Segui célere em direção ao mercado. Senti que o olhar intimidador do guarda mantinha-se pousado sobre meus ombros. Fui.
No mercado, os primeiros cumprimentos do Manuel, o rosto esbranquiçado com vários pontos vermelhos nas maçãs, como se o sangue fosse jorrar a qualquer hora, os olhos verdes e um sorriso de vendedor nato. Ali me abasteço de banana, laranja e mamão, produtos de ótima qualidade, em quantidade que dá para o consumo da semana. Como sempre, ele narra as peripécias de um garanhão. Uma noite de aventuras. Contesto com frases de meu pai, para quem “O cabrito que é bom não berra”, e de meu avô, para quem “Muita farofa é sinal de pouca carne”. E arremato:
– Manuel, não quero saber disso… o que duas pessoas fazem entre quatro paredes só às duas interessa…
O moreno do feijão verde me recepciona com um comentário desalentador: “Com a proximidade da semana santa, os preços dispararam”. Eu o acalmo: “Para quem já sobreviveu até à inflação do chuchu, sobrepreço circunstancial não assusta”. O dono do box à frente me saúda com a modernidade: “Agora, o senhor pode pagar no cartão… de débito ou de crédito”. E levanta a maquininha para além das cabeças das pessoas, balançando-a festivamente. O jovem cadeirista anuncia aos gritos: “Mastruz com leite!” Sirvo-me de um copinho de café.
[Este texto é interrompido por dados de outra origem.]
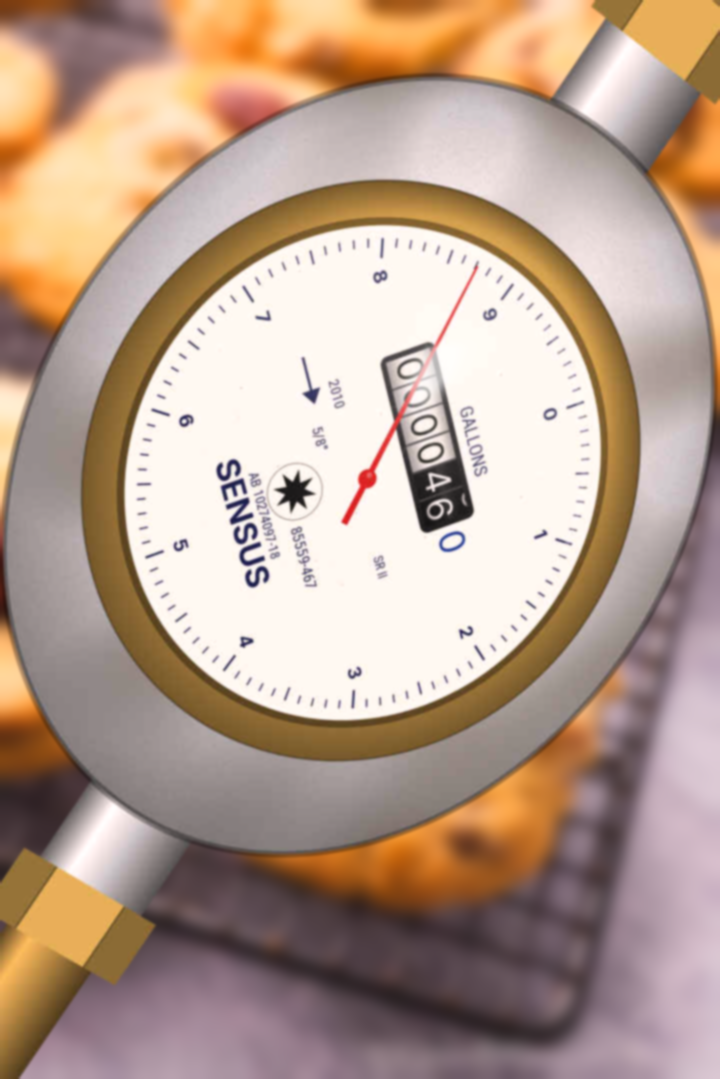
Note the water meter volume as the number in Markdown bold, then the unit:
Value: **458.7** gal
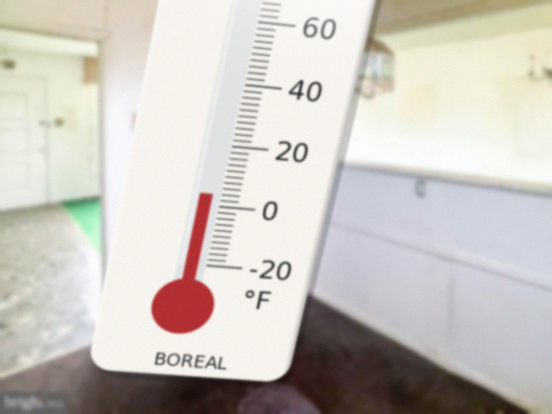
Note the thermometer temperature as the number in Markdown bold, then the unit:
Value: **4** °F
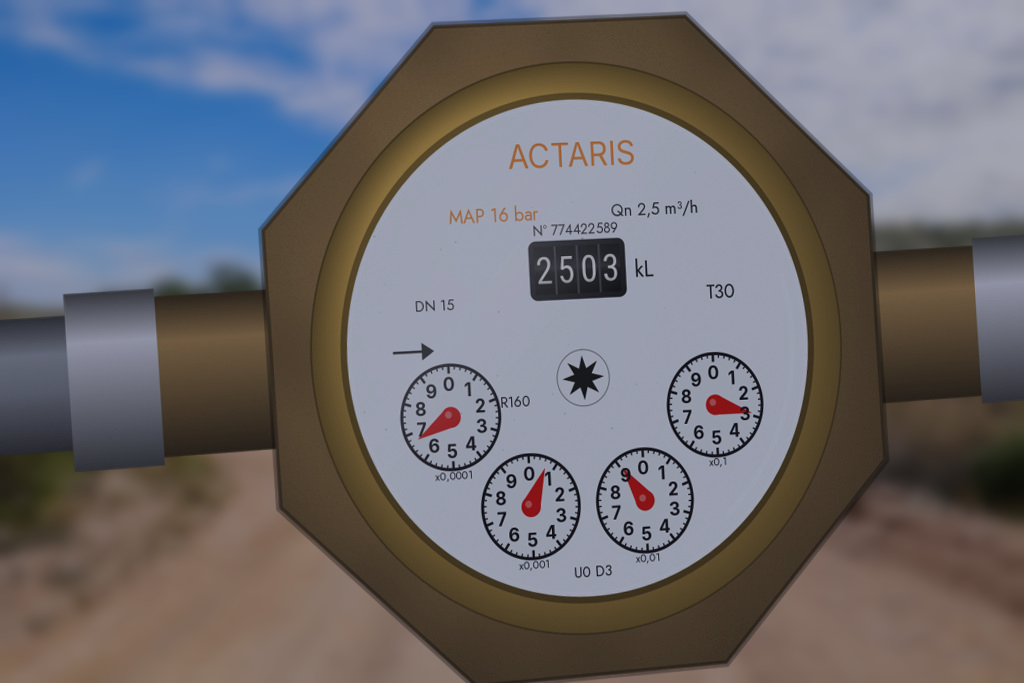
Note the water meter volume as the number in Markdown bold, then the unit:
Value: **2503.2906** kL
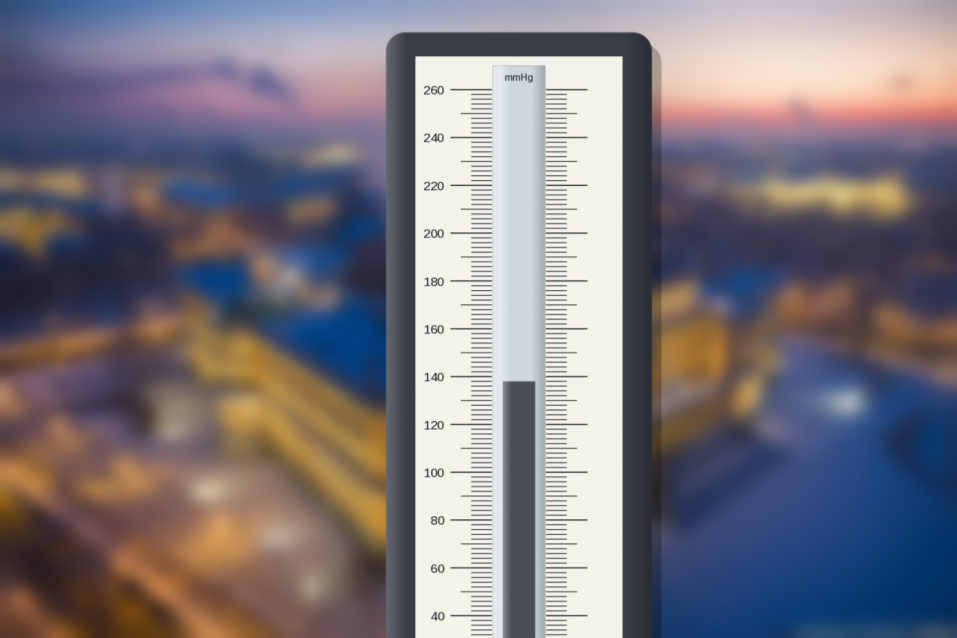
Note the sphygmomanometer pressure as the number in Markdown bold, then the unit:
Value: **138** mmHg
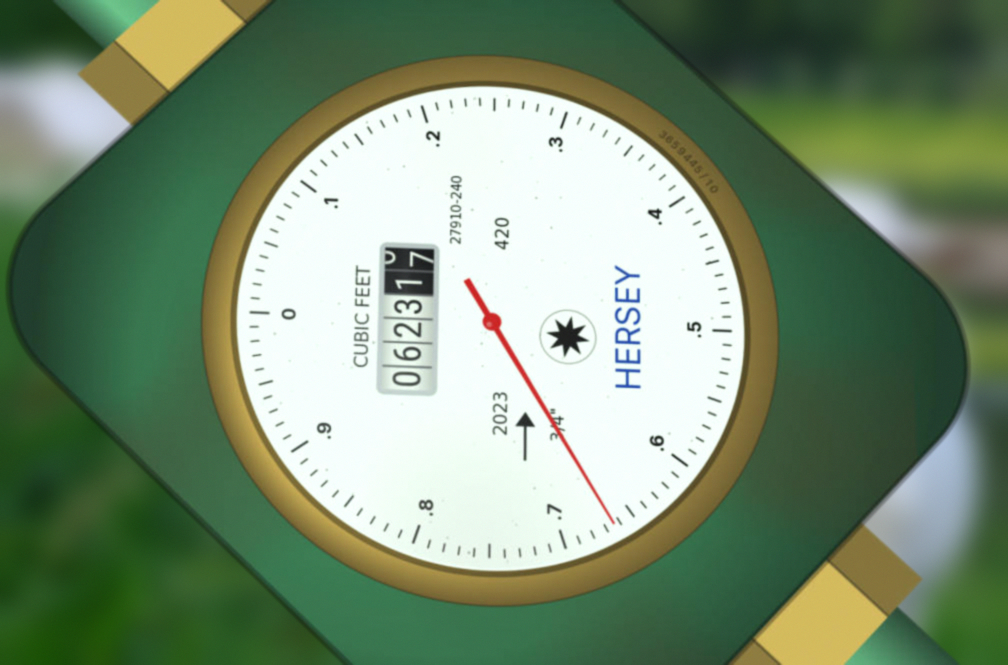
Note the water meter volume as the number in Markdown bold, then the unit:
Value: **62316.66** ft³
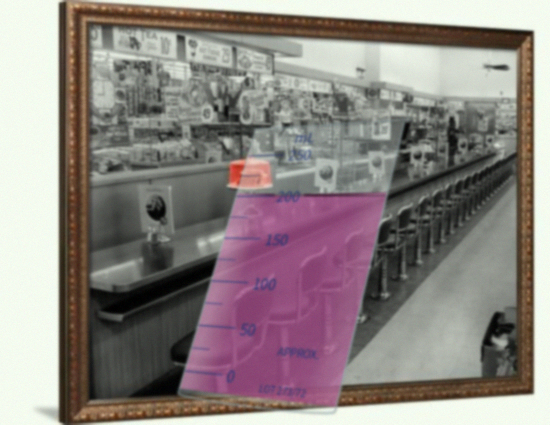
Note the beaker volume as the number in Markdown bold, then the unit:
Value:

Dou-lhe uma cédula de dois reais, e ele agradece. Alguém pede chá de boldo. Outro, chá de erva-cidreira. O preço do queijo de coalho mantém-se inalterado. O da nata e o da paçoca também. O da garrafa de manteiga da terra sofreu uma pequena elevação.
Um cidadão carrancudo, de boné com a aba para trás, que – não sei por quê – acho ser bombeiro reformado, interrompe o meu caminho com uma proposta inesperada:
– Nós vamos votar no Bolsonaro. Gente séria vota no Bolsonaro.
Tentei esquivar-me. Debalde. Não gostaria de revelar ali as minhas preferências, em especial as políticas. Não consegui. Ele cresceu à minha frente e insistiu.
– Bolsonaro na presidência. Um ministério de oficiais das três armas. Fechamento do Congresso com o expurgo desses engravatados ladravazes. Eis aí a saída do Brasil.
Meu Deus! Driblei o meu implacável marcador. Escapuli pela margem esquerda. Peguei minhas comprinhas e fugi em direção ao meu carro. Vim-me embora.
Já em casa, curtindo um pouco a rede de varandas armada na parte mais interna da área coberta de minha casa, enquanto aguardava a hora do almoço, ouvi, vindo do quintal, a voz desesperada de meu neto:
– Vô! O Lucky morreu…
– Não pode! Não é possível! Não acredito!
– Ô vô! Hoje é primeiro de abril…
Uma resposta
ERRATA:
Onde se lê:”Já em casa, curtindo um pouco a rede de varandas armada na parte mais interna da área coberta de minha casa, enquanto aguardava a hora do almoço, ouvi, vindo do quintal, a voz desesperada de meu neto”, leia-se: “Já em casa, curtindo um pouco a rede de varandas armada na parte mais interna da área livre e coberta, enquanto aguardava a hora do almoço, ouvi, vinda do quintal, a voz desesperada de meu neto”.
ESCLARECIMENO NECESSÁRIO:
Lucky é o cãozinho preto de estimação de meus netos.